Not enough labor to produce
An example, cited by the FT: in Yekaterinburg, a surveillance camera filmed two men, one attacking the cash register of a supermarket, while the other was going to steal 20 kg of butter from the stalls. At the current price of fat, we ultimately do not know which of the two burglars carried out the most profitable theft.
In addition to the fall of the ruble, which makes products imported in other currencies more expensive, this increase in the prices of goods produced in Russia is due in particular to the national shortage of labor, massively redirected to factories linked to defense.
“Russian butter production factories would be happy to do all they can to meet demand, Alexandra Prokopenko, a researcher at the Carnegie Russia Eurasia Center in Berlin, explains to the Financial Times, but they can’t hire staff.”
You cannot both fight inflation and wage war.
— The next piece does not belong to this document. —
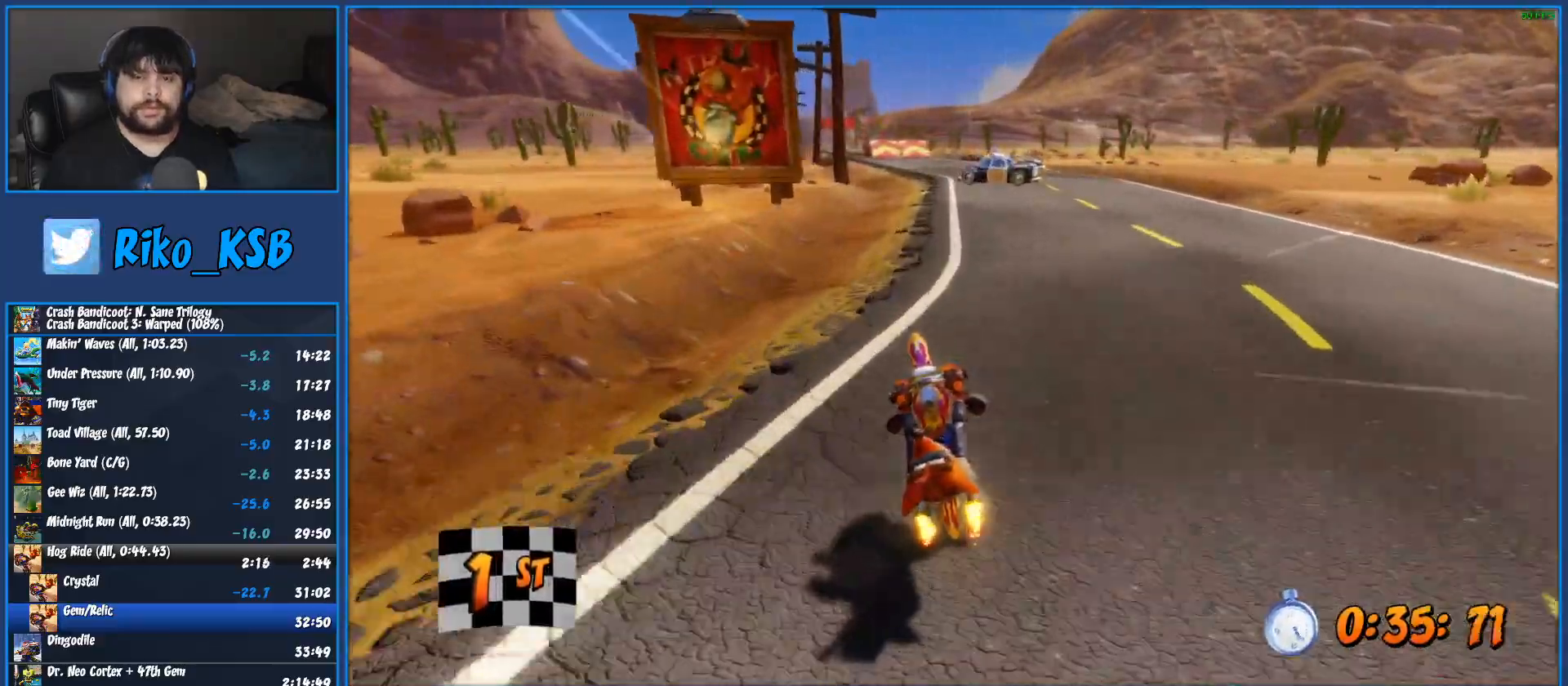
{"dt_ms": 500, "buttons": ["R2"], "left_stick": "center", "button_events": []}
Unemployment in Russia is virtually non-existent, at 2.4%. But workers, often attracted by better pay conditions, are turning to defense sector factories, which are running at full capacity to fuel the Kremlin's war machine in Ukraine.
In the rest of the economy, investments in equipment and labor are therefore impossible. Head of the Russian Central Bank, Elvira Nabiullina publicly explained in October that “demand had significantly exceeded the production capacity of the Russian economy”adding that, in certain sectors, “there are no machines left available, not even old equipment”.
Butter and butter's money
The Financial Times notes that inflation does not bite all Russians in the same way: if, in sectors close to defense, salaries have increased at a good pace, making it possible to absorb a little of this delirious inflation, this This is not the case for other large sections of Russian society, with federal or territorial civil servants, for example, not having benefited from such growth in their income.
Discontent could therefore continue to rise in certain neglected sectors of Russian society. And the possible slowdown in the Russian military effort, in the event of a halt or pause in the Russian war, could further derail this monomaniacal economy, and leave many more people behind.